Jack didn't laugh. His expression didn't change in any way. "You saying I love you because you're a stubborn fool?"
His palms were sweaty and his skin felt cold. "Do you?"
Jack smiled at him. "Yeah."
"Shut up," Sky whispered.
Jack's smile widened, and Sky felt fingers fumbling for his hand on the bed. He relaxed his grip, letting the bracelet fall, and Jack's hand took its place. The metal made a quiet clinking sound as it hit the floor, but Jack didn't look for it.
"Hold still," he told Sky. "If I get in trouble for compounding your injuries, you know they're gonna throw me out."
Sky didn't move, and Jack's free hand held his hair back as he bent over the bed to kiss Sky gently. It was something Dru never would have done, Sky thought distantly. Nowhere so public. Never so unashamed.
As he drew back, though, Sky's partial view of the room was unobstructed again and his eyes widened.
Jack misinterpreted his expression. "What," he teased, "you thought I wouldn't kiss you just because you're laid up in the infirmary?"
"No," Sky said, trying to decided between horrified and very, very entertained. "I thought you might not kiss me because Commander Cruger is standing right behind you."
He got a skeptical look for this, but Jack turned anyway, and it was a measure of his disbelief that he didn't snap to attention right away. "Sir..."
The way Jack said it, the word was little more than a nod to the chain of command. But he sounded genuinely uncomfortable as he continued, "I was just, ah... well, trying to seduce one of my teammates. Sir."
One part uncomfortable. One part Jack Landors.
"You may find, Cadet," Cruger rumbled, "that being in the infirmary makes one unsuited for certain activities."
Now Jack came to attention, hands behind his back as he declared, "Appearances can be deceiving, sir."
"Indeed," Cruger said gravely. What that meant was anyone's guess, especially since his next question was, "I don't suppose any of you have seen Kat recently?"
Jack gave them a token look, but of course Kat could have been and gone five times since he'd arrived and Sky wouldn't know the difference. "Sorry sir," he said, after a moment. "That's a no."
"Very well." Cruger seemed preoccupied, which might explain why he added, "As you were," before he left.
The silence lingered, but nowhere near long enough for someone with the commander's hearing. Sky could only hope he wasn't listening by the time Jack snickered and Syd started to giggle. His teammates were ridiculously juvenile sometimes.

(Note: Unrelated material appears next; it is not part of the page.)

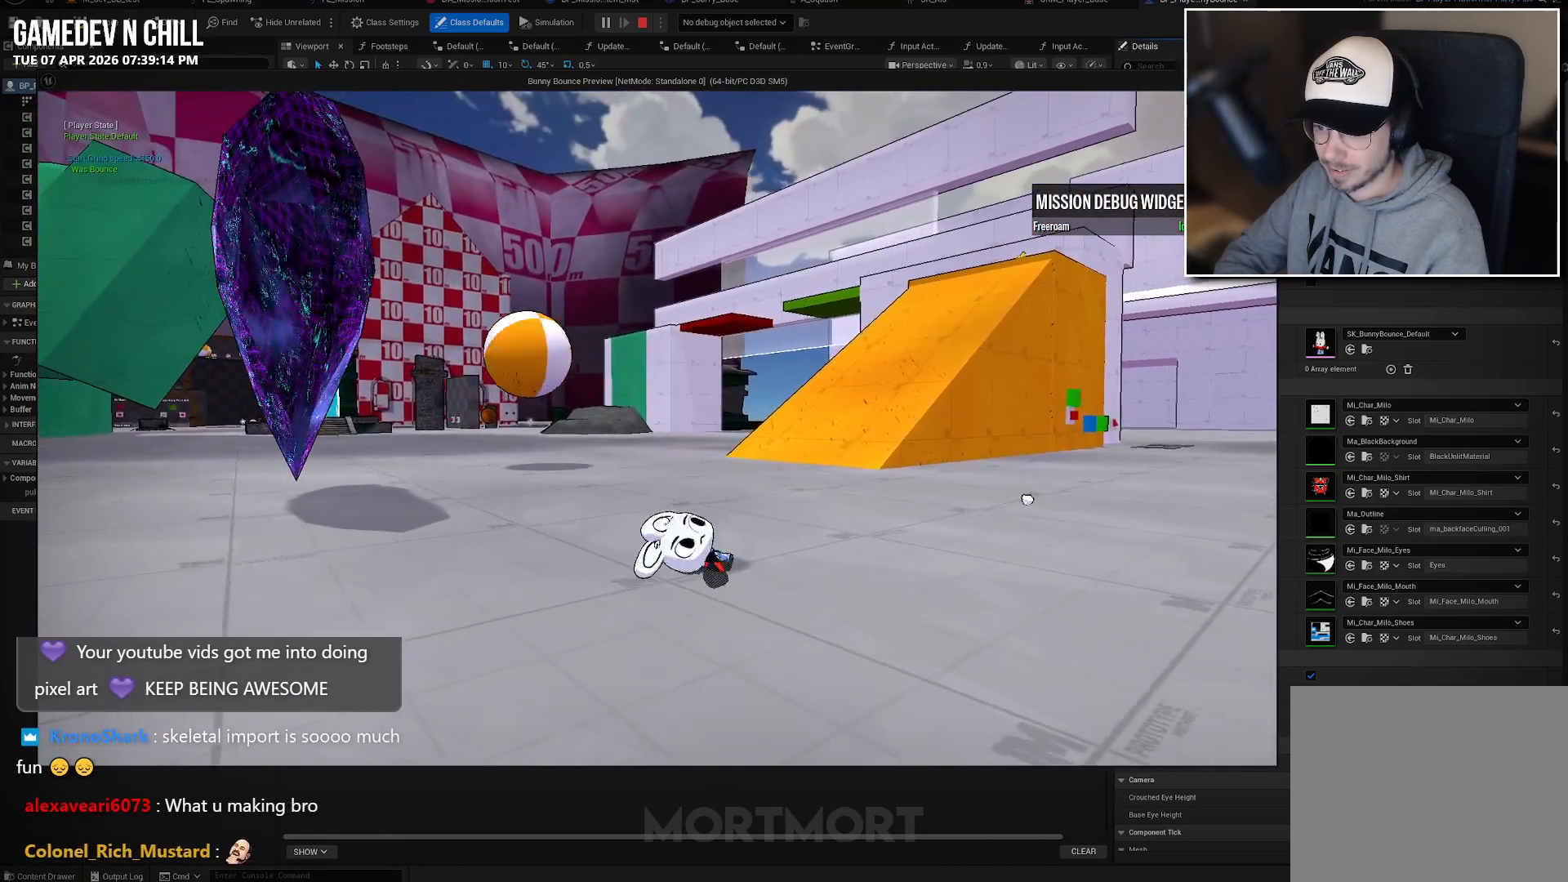
{"buttons": [], "left_stick": "center", "right_stick": "left", "events": [[233, "right_stick", "left"]]}
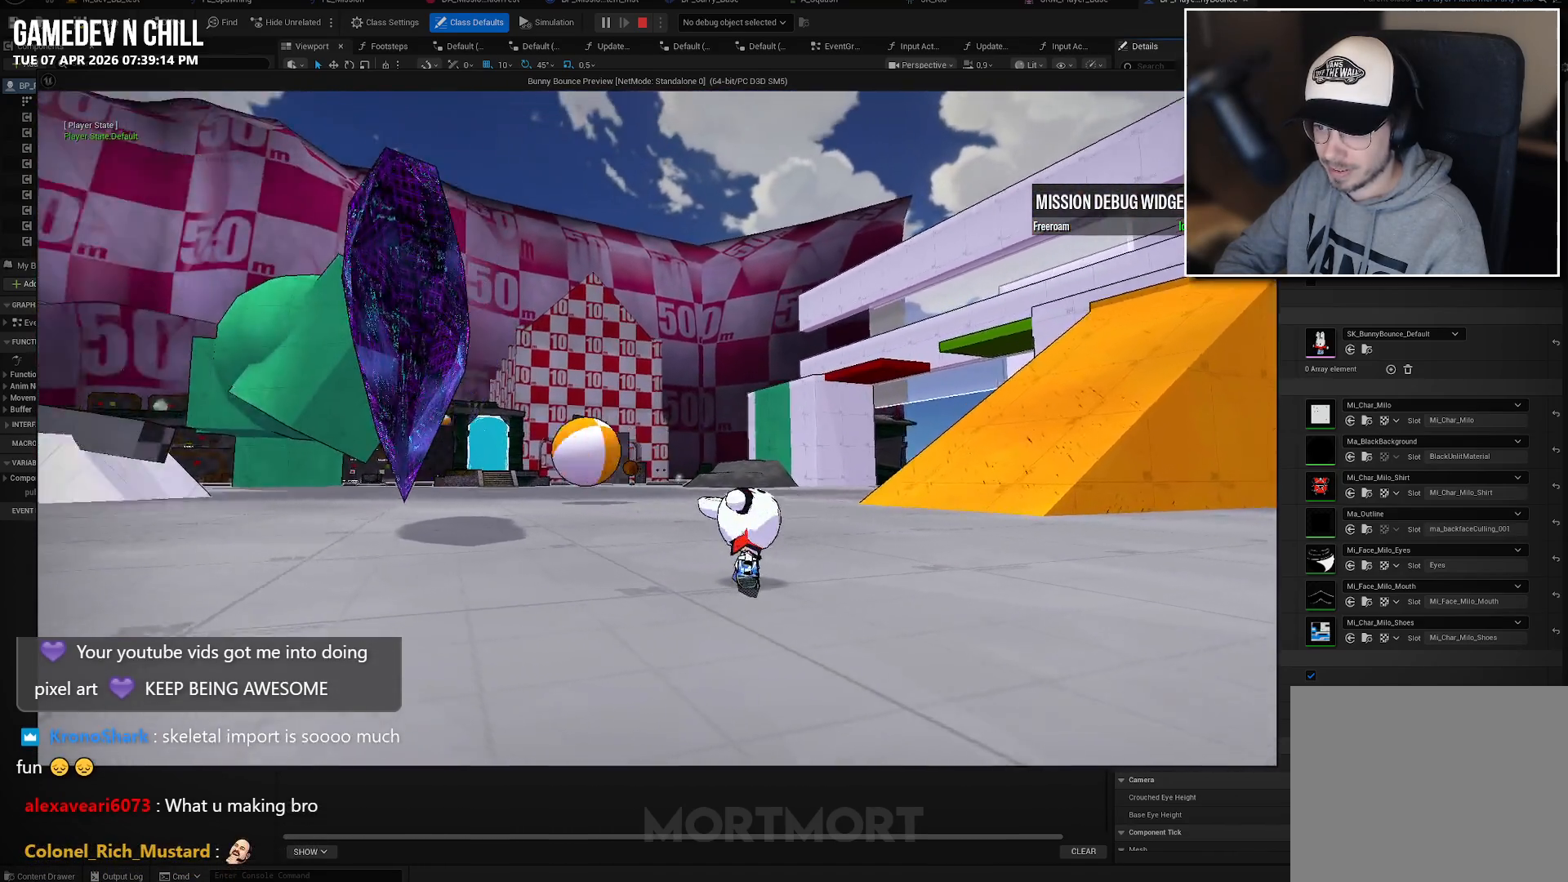
{"buttons": [], "left_stick": "center", "right_stick": "left", "events": []}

"When he says 'as you were,'" Bridge remarked thoughtfully, "do you suppose he means the way we were? Or the way Jack and Sky were?"
"I think he means the way each of us was individually," Syd replied. Then, clearly having a Bridge moment, she added, "Or together."
Jack didn't say anything. But when his fingers laced through Sky's on the bed and squeezed, Sky figured that for once he didn't have to.